Instead of blurbs and excerpts, I'll go into detail on the AGM charging matter.
- It's a lot easier to equalize a flooded battery correctly than it is to correctly CONDITION an absorbed glass mat battery
- BOTH types of battery have absolutely no available device you can purchase to do the job correctly without modification
- Batteries that are fully cycled like BFL13's are much more sensitive than a weekend warrior's
- A thousand hours connected to a power pole manages to restore some of the ampere-hour shortage caused by pretend chargers
- So my advice is almost always directed at AGMS that see generator charging or heavy cycling for longer than a week
- Permanent loss of capacity may be restored by conditioning which only can be corrected by following Lifeline's conditioning instructions to the letter
- No pretend charger can even approach this
- Recharging a slightly cycled AGM with 100 hours of light cycling followed by a thousand hours of power pole charging is a world apart from a regimen of 50% discharging followed by attempting to recover by running a generator (2nd attempt at trying to explain this)

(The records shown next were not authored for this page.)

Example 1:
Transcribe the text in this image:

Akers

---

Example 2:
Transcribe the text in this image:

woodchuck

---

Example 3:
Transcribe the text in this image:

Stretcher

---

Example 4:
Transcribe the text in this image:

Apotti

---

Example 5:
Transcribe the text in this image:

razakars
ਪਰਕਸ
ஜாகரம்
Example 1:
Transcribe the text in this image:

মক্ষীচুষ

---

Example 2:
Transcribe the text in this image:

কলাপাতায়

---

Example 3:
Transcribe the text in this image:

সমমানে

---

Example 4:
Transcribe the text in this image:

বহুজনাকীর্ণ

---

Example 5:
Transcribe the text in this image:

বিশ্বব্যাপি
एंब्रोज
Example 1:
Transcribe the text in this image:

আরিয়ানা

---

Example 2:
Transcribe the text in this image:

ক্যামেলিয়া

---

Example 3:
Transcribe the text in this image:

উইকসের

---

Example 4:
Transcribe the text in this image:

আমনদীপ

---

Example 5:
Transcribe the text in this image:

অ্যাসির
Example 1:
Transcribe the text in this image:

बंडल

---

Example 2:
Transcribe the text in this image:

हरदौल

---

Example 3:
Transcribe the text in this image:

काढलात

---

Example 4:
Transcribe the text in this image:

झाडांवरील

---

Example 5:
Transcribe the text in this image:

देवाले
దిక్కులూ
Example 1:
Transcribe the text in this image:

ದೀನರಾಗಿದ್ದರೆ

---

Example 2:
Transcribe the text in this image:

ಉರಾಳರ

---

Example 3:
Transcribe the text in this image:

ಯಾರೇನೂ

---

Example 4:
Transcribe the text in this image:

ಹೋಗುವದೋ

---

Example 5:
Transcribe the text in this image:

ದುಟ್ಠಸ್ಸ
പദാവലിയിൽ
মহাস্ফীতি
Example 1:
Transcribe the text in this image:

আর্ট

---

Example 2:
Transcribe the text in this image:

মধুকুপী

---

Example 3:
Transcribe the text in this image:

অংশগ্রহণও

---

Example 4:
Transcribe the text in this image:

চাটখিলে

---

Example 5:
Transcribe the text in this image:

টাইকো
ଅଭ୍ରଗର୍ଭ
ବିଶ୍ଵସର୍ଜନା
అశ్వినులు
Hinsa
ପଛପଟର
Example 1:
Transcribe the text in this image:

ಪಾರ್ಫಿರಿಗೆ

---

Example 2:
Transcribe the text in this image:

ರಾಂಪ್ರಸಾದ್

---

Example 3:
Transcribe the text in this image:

- The more deep the discharge on ANY battery the more strict the 100% recovery becomes
- A simple fix for a smart chargers major malfuntion would be to push a button and automatically initiate a four hour 14.40 voltage limited charge
- The four hour charge would be very useful for wet battery recovery but California has legislated that this feature would be unlawful. Do you see any smart charger with this feature?
- No way
- Does the battery care what you think or California legislates?
- No
- It must follow the rules of chemistry and die an unnaturally early death
- A 20% lack of battery capacity is almost impossible to confirm by guesswork
- Your generator run time knows
- If you don't mind paying for a 100 amp-hour battery and hauling around a 75 amp hour battery neither do I
- It's when an AGM battery loses 35% or greater that most people realize something is not right
- Only a full recovery conditioning can attempt to restore -some- of the lost capacity
- This is not a disadvantage verus a wet battery which continues to sulfate
- My nine-year old -lightly used- Lifeline battery was just measured ending Saturday
- It retains 94% capacity
- This is not phenomenal
- A heavily cycled Lifeline would do the same after a thousand 50% cycles
- Now stop and figure out your days of average vacation divided into one thousand
- All due to the fact that the battery was not refilled to 100% EVER
None of this is important to people who don't mind purchasing new batteries every three years. In my case, eight hundred dollars means something to me -- a month's worth of pension needlessly lost.
And again I mention the difference between how hard you use a battery and the length of time it is subject to the abuse. And this is qualified by the amount percentage of undercharging and length of time spent undercharged.
People who scorn advice are the first to yell about how 200 amp hours runs out in the middle of the night.
Shortages are correctable but the correction is not automatically resolved by any converter. The most one can discover is the least offensive to rectify.